EXTRAIT DU TEXTE:

Bonpland pense aussi que le devenir de la civilisation de cette partie de l'Amérique repose sur un transfert culturel de l'Europe vers ce qu'il juge être une périphérie encore à l'état de nature. En Amérique, il faut selon lui un relais pour transférer et faire émerger le modèle européen, c'est-à-dire un homme providentiel. Ce devenir dépend à ses yeux de la capacité non seulement des individus mais aussi des masses d'irriguer le cœur rural grâce à un travail raisonné de mise en valeur du territoire. Il est nécessaire pour cela de favoriser l'immigration européenne et d'intégrer l'ensemble des habitants à ce processus, y compris les peuples natifs. Bonpland y participe également à titre personnel : au cours des années 1840 il fonde une famille et s'enracine le long de l'Uruguay, entre Argentine et Brésil.
À partir de la fin des années 1840, la région connaît un regain d'activité scientifique. Bonpland tente d'intéresser Porto Alegre à la création d'un muséum, mais c'est à Corrientes que le Français prend la direction honorifique d'un centre scientifique créé en 1854 à l'initiative du gouverneur Juan Pujol. Ce musée impulsé par les Expositions Universelles européennes fait coïncider l'offre et la demande scientifique, grâce à une production externalisée de la connaissance destinée à recenser les ressources naturelles de la province afin de les faire connaître en Europe. Alors que le musée de Corrientes se met péniblement en place et que celui de Porto Alegre demeure à l'état de projet, Bonpland propose d'en créer un autre à Asunción pour favoriser une dynamique scientifique régionale ainsi qu'une coopération transatlantique.

DONNÉES FOURNIES:
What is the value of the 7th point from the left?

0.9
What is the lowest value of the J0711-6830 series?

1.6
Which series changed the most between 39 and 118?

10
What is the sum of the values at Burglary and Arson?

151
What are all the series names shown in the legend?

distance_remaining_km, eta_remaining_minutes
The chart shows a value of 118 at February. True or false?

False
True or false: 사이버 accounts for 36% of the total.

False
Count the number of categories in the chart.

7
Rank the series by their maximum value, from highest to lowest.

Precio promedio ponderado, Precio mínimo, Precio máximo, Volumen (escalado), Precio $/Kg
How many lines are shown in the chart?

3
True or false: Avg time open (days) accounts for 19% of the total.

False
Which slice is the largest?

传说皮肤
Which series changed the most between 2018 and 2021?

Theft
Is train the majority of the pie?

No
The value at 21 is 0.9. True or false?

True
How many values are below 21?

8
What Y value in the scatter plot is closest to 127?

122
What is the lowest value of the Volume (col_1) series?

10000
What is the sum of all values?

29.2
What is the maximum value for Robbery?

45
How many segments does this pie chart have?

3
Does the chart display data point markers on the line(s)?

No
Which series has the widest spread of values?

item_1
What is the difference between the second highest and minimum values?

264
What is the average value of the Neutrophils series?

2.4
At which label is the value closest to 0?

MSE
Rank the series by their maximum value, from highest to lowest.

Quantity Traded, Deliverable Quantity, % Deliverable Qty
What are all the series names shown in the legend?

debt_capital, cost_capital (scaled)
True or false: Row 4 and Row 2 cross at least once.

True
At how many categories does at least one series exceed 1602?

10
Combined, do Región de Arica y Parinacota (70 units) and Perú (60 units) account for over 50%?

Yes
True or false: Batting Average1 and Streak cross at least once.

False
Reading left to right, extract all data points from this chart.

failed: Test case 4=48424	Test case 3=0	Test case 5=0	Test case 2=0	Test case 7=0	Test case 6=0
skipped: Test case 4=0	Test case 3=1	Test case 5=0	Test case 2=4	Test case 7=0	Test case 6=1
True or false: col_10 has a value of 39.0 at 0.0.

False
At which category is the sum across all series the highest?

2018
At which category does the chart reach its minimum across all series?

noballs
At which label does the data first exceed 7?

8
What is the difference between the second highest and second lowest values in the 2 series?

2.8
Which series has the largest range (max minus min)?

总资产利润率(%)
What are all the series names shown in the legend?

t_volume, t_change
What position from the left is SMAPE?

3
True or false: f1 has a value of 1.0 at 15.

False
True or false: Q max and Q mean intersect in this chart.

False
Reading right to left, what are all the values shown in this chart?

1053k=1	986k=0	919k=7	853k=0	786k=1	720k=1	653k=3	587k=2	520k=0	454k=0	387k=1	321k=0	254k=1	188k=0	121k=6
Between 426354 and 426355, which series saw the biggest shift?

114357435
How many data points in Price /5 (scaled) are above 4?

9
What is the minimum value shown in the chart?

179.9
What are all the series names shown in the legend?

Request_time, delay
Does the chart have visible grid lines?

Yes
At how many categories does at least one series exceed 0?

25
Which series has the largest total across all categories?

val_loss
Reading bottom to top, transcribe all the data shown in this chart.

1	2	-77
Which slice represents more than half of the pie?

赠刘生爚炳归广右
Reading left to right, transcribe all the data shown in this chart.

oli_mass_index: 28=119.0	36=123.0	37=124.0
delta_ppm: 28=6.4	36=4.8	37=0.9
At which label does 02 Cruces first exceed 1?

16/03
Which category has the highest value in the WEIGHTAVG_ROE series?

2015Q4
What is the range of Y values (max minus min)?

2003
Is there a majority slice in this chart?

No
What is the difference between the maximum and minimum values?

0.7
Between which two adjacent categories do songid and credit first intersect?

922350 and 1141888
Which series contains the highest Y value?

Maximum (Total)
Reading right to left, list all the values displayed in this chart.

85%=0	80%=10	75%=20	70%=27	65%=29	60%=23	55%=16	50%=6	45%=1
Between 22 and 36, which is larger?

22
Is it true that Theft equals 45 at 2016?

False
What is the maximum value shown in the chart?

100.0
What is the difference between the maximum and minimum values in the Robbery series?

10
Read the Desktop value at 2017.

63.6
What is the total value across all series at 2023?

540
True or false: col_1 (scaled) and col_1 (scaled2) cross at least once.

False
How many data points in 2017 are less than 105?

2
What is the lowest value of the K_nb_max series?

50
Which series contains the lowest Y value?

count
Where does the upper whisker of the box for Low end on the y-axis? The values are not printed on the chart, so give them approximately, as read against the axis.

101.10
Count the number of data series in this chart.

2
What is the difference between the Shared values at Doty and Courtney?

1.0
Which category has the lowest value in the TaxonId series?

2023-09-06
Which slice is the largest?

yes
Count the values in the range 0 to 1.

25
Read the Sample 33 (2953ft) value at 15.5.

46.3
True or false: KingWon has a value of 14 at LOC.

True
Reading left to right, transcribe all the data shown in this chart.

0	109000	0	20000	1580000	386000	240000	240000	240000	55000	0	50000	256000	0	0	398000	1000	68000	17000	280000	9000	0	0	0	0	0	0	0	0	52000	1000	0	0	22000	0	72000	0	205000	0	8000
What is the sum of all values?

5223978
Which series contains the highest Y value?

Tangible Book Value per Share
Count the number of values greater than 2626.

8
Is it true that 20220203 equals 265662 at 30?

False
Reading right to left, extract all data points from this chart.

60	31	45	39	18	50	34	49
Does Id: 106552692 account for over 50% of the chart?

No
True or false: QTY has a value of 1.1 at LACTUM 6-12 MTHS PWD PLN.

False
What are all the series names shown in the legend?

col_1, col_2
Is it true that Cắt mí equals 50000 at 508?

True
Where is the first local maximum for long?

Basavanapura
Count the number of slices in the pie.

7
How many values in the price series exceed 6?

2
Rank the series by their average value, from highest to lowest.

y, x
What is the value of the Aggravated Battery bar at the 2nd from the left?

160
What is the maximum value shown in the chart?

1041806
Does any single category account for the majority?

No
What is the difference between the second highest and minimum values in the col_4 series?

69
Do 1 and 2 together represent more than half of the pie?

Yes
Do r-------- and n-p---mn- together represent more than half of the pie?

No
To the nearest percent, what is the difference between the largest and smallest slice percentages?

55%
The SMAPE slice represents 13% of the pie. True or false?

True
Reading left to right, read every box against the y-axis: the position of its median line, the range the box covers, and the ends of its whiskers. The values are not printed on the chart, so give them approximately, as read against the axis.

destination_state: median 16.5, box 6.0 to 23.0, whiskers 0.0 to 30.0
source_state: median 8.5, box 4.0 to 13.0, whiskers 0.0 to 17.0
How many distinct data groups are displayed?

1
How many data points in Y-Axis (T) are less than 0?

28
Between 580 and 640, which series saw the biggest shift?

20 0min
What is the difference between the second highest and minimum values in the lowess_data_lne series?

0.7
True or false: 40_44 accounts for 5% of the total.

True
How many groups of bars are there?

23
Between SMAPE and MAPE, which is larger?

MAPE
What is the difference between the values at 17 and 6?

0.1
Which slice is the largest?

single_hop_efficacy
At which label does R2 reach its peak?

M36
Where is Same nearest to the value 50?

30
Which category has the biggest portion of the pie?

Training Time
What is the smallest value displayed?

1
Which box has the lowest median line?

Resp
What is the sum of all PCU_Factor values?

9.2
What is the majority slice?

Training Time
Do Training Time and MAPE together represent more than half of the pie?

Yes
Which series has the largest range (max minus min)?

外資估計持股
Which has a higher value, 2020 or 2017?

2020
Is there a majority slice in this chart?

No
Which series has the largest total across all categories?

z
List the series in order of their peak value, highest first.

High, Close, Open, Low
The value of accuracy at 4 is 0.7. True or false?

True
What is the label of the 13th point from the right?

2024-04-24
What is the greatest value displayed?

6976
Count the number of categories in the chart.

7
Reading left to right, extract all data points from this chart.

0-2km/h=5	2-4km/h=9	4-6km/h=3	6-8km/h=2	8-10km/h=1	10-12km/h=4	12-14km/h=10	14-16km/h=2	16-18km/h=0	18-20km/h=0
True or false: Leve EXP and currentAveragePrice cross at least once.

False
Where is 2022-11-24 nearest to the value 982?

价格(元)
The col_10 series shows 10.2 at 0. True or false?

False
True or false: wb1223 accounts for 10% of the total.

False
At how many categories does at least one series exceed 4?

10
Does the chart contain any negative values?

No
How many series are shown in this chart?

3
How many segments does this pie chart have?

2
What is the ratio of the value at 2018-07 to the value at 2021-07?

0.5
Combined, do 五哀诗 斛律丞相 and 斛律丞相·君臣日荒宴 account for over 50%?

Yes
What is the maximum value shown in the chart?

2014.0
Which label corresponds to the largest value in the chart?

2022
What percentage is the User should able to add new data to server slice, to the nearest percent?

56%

CONSIGNE:
Répondez brièvement à ces questions sur le texte consacré à Bonpland.
(a) Où Bonpland s'enracine-t-il au cours des années 1840 ?
(b) En quelle année le centre scientifique de Corrientes est-il créé, et à l'initiative de qui ?
(c) Dans quelle ville Bonpland propose-t-il de créer un autre musée ?

VOTRE RÉPONSE:
(a) Le long de l'Uruguay, entre Argentine et Brésil.
(b) En 1854, à l'initiative du gouverneur Juan Pujol.
(c) À Asunción.